Depuis le mois de juillet, le parquet de Marseille organise des sessions de sensibilisation à la consommation de stupéfiants. Des leçons de civisme, destinées à des prévenus déjà condamnés par le tribunal de Marseille.
14 heures dans la salle d'audience "Pierre Michel" du palais de justice de Marseille. Sur deux écrans, des images défilent. On y voit les cités des quartiers populaires de Marseille "gangrenées par le trafic" : des entrées d'immeubles filtrées, des cages d'escaliers bloquées par des meubles…
Aucune image violente, mais le message est clair : "En consommant, vous participez" aux trafics, insiste une magistrate du tribunal de Marseille.
Elle poursuit : les dealers sont prêts à tout - enlèvements, tortures, séquestrations - pour "générer plus de profits". Or, "sans consommation, pas de ventes; sans ventes, pas de profits" et pas de guerre des gangs. Un discours destiné à responsabiliser le consommateur, et qui n'est pas sans rappeler celui de Gérald Darmanin, lors d'un déplacement à Marseille, fin juin.
Quelques heures à peine avant cette audience, dans la nuit de samedi à dimanche, un homme "s'est retrouvé sous le feu d'une arme de guerre", au cœur de Marseille, rappelle d'ailleurs la magistrate. Le 20ème mort par balles dans les Bouches-du-Rhône, depuis le début d'année.
Au total, 220 personnes sont décédées dans le département sur fond de trafic de drogue, entre 2009 et 2021, appuie la vice-procureure Maud Gauthier.
Des primo-délinquants âgés de 20 à 30 ans
Dans la salle : des consommateurs de cannabis ou de cocaïne - une trentaine ce jour-là, majoritairement des hommes, âgés de 20 à 30 ans - déjà condamnés par le tribunal de Marseille.
Ils sont intérimaires, salariés du privé, chômeurs ou encore étudiants… arrêtés pour consommation de stupéfiants ou conduite sous l'emprise de drogue. La plupart sont des primo-délinquants.
Victor (NDLR: les prénoms ont été modifiés), la trentaine, chemise à carreaux, bermuda en jean et cheveux ébouriffés, semble désorienté. "C'est la première fois que j'ai à faire à la justice", explique timidement à l'AFP cet employé d'une société de sécurité. Arrêté il y a quelques mois pour conduite sous l'emprise de cannabis, il sait seulement qu'il a "perdu six points et le permis", qui a été suspendu.
Condamnations inscrites au casier
Léna, étudiante de 20 ans et consommatrice "très occasionnelle" de cannabis, ne se sent pas "vraiment concernée". "Je voulais surtout régler tout ça et ne plus y penser", dit-elle. Comme les autres, elle devra pourtant patienter en file indienne pour récupérer son ordonnance de jugement, des mains du délégué du procureur, à l'issue d'une leçon de civisme d'environ 45 minutes.

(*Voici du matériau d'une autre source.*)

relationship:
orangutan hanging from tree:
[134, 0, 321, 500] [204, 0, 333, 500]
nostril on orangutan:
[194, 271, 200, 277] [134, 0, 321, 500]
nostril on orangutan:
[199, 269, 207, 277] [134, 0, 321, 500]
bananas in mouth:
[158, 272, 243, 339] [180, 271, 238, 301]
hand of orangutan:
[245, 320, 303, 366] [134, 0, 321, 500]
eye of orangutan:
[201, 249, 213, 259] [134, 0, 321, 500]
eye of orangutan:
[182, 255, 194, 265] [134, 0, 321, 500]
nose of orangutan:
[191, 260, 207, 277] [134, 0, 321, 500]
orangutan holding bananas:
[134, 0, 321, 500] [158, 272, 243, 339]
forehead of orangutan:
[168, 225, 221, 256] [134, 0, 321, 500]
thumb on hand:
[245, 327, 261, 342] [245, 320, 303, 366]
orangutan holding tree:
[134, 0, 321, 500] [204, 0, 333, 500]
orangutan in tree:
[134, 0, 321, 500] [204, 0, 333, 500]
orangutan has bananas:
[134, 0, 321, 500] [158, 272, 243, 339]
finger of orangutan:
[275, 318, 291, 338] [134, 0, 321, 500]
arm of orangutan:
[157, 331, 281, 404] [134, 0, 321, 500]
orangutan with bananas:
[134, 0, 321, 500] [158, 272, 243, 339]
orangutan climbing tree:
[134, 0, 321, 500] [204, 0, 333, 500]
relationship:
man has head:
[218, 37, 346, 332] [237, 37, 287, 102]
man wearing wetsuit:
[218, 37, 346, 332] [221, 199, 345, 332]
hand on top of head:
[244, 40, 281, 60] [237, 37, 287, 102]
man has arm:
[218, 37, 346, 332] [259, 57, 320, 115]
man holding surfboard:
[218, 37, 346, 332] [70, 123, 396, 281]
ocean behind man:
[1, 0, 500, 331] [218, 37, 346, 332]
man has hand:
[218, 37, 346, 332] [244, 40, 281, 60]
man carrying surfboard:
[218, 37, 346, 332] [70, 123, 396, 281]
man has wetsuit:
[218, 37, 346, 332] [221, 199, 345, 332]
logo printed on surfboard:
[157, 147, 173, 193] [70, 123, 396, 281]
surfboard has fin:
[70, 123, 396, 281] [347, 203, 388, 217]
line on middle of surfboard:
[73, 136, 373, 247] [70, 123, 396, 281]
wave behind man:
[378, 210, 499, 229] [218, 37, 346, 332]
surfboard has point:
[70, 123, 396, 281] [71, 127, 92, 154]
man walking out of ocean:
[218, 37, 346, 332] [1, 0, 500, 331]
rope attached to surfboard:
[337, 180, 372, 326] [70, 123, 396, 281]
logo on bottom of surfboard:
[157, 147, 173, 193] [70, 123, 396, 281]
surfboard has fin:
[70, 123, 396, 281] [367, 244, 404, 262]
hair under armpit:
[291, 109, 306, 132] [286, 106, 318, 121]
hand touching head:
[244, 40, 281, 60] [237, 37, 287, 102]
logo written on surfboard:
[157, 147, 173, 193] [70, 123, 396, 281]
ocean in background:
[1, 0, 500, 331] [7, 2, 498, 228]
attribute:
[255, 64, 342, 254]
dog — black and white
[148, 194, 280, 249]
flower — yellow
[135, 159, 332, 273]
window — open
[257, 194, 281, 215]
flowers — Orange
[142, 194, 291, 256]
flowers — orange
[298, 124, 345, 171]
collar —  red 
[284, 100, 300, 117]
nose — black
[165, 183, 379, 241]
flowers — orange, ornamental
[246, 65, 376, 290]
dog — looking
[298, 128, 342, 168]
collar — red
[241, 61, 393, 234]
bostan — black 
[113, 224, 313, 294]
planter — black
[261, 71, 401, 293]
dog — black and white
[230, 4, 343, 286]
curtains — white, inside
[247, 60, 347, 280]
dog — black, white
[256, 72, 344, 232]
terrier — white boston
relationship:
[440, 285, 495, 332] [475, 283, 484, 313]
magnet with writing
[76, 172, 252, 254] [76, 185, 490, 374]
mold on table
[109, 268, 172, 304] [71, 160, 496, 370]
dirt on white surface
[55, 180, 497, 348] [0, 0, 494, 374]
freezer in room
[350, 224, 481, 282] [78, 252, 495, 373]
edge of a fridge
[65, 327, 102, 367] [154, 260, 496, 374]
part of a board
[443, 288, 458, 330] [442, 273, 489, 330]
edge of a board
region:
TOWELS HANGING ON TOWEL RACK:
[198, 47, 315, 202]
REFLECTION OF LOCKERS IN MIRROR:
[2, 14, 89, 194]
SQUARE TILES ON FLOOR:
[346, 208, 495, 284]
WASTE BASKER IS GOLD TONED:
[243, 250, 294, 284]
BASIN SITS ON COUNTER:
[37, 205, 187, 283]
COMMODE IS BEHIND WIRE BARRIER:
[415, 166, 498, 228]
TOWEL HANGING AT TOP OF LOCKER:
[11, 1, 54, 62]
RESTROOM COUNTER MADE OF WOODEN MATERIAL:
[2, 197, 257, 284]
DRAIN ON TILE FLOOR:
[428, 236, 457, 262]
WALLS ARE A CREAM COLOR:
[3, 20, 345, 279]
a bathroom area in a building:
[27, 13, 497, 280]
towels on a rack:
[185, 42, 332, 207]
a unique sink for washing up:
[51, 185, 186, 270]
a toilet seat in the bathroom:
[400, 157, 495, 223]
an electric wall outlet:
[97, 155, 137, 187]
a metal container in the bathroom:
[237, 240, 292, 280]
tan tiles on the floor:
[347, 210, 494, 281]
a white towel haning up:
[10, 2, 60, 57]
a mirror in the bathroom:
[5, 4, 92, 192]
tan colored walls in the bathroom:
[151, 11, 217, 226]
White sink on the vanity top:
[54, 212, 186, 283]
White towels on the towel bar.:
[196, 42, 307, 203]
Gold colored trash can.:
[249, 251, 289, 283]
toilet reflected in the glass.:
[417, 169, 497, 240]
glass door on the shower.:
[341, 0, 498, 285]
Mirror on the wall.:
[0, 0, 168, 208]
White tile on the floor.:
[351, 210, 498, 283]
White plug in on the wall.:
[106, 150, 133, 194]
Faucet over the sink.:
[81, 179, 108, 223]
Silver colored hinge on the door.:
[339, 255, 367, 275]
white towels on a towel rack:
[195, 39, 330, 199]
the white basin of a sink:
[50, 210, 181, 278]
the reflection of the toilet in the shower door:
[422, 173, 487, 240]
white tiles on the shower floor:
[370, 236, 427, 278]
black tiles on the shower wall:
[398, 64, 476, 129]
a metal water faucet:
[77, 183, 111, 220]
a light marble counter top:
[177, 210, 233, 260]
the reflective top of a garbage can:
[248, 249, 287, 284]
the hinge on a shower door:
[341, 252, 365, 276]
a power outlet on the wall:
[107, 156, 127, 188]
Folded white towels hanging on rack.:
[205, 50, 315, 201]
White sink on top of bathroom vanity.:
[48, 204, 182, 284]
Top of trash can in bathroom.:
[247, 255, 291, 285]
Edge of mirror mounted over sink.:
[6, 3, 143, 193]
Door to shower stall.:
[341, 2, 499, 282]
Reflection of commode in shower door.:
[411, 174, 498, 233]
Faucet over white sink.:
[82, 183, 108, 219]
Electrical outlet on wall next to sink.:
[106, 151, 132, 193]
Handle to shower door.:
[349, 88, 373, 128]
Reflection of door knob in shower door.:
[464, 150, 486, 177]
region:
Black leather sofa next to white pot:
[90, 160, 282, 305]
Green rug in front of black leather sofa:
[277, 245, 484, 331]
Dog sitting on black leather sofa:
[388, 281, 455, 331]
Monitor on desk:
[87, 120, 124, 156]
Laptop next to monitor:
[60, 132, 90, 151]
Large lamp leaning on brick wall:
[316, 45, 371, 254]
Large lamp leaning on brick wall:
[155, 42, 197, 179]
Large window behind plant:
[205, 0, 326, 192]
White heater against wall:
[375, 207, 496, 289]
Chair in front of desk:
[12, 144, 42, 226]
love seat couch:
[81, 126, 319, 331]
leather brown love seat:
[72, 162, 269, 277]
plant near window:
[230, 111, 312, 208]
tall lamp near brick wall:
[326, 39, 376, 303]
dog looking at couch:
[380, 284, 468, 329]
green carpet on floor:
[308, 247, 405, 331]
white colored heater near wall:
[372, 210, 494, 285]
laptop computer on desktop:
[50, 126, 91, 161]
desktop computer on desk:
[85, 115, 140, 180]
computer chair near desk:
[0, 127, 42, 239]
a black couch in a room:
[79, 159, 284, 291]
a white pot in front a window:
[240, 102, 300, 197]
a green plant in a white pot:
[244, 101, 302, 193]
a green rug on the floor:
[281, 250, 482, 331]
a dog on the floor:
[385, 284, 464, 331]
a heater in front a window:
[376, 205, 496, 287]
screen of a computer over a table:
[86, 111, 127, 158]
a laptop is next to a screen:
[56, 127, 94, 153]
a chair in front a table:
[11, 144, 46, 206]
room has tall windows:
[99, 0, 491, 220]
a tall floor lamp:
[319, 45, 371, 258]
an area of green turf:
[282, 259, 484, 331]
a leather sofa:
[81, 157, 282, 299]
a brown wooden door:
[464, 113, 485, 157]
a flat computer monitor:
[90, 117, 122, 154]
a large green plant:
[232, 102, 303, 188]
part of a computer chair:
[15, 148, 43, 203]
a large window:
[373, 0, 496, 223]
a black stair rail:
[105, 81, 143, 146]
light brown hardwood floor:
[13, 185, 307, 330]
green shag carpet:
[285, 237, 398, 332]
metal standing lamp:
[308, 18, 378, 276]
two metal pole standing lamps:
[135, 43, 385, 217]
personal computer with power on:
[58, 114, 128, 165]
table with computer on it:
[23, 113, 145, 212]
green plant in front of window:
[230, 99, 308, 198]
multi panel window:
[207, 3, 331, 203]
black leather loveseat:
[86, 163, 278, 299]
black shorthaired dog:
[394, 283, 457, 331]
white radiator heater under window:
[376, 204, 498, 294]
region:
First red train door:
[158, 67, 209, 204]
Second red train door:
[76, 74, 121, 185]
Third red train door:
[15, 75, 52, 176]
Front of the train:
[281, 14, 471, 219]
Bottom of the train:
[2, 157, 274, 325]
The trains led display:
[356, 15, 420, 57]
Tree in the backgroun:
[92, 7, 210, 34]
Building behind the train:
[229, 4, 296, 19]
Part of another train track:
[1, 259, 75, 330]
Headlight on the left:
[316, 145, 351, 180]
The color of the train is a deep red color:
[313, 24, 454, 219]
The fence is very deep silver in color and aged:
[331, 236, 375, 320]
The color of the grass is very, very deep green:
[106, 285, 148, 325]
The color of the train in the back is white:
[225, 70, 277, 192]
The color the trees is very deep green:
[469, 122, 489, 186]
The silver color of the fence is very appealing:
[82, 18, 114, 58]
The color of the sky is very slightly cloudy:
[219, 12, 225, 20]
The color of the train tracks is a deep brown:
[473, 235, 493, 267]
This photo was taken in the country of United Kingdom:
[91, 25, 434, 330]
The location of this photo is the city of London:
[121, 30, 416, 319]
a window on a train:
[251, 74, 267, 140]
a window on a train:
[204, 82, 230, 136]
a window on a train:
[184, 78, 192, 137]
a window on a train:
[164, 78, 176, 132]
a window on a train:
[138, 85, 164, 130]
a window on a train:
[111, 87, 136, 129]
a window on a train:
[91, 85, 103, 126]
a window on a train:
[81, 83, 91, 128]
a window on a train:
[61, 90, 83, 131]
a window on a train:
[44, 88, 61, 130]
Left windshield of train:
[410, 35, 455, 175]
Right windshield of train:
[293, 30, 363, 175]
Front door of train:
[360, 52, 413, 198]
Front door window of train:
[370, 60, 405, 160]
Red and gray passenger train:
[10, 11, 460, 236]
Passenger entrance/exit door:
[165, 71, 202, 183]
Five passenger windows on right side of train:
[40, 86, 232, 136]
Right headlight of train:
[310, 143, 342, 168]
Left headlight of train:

Ce jour-là, les amendes oscillent entre 100 et 1.000 euros, assorties de suspensions de permis et d'une obligation de réaliser un stage de sensibilisation dans la majorité des cas.
Elles resteront inscrites sur le casier judiciaire des intéressés : si cette session se déroule au palais de justice, elle n'a rien d'une audience classique. Le parquet est là, mais aucun juge du siège. Car la sentence est déjà scellée.
Donner du sens à la condamnation, permettre aux consommateurs d'amorcer des démarches et rappeler que (la consommation) est illégale.
Parquet de Marseille
La moitié des condamnés choisit de payer l'amende sur place, via le terminal de paiement installé sur le bureau de la greffière. Ils bénéficient ainsi d'une remise de 20%. "Si vous ne payez pas, vous passerez devant le tribunal", mais dans le cadre d'une audience correctionnelle, met en garde le délégué du procureur.
Anne-Gaëlle Perrais, directrice de l'Association régionale de coordination en addictologie, présente enfin aux consommateurs les solutions possibles pour s'en sortir: consultation médicale, soutien psychologique, voire hospitalisation.
Pour le parquet, l'intérêt de ces sessions est triple: "Donner du sens à la condamnation, permettre aux consommateurs d'amorcer des démarches et rappeler que (la consommation) est illégale".
La France est le 2e pays où la consommation de cannabis est la plus élevée en Europe, selon l'Observatoire français des drogues et des tendances addictives dans un rapport publié en mai, avec 18 millions d'expérimentateurs. L'institut estime à 850.000 le nombre d'usagers quotidiens.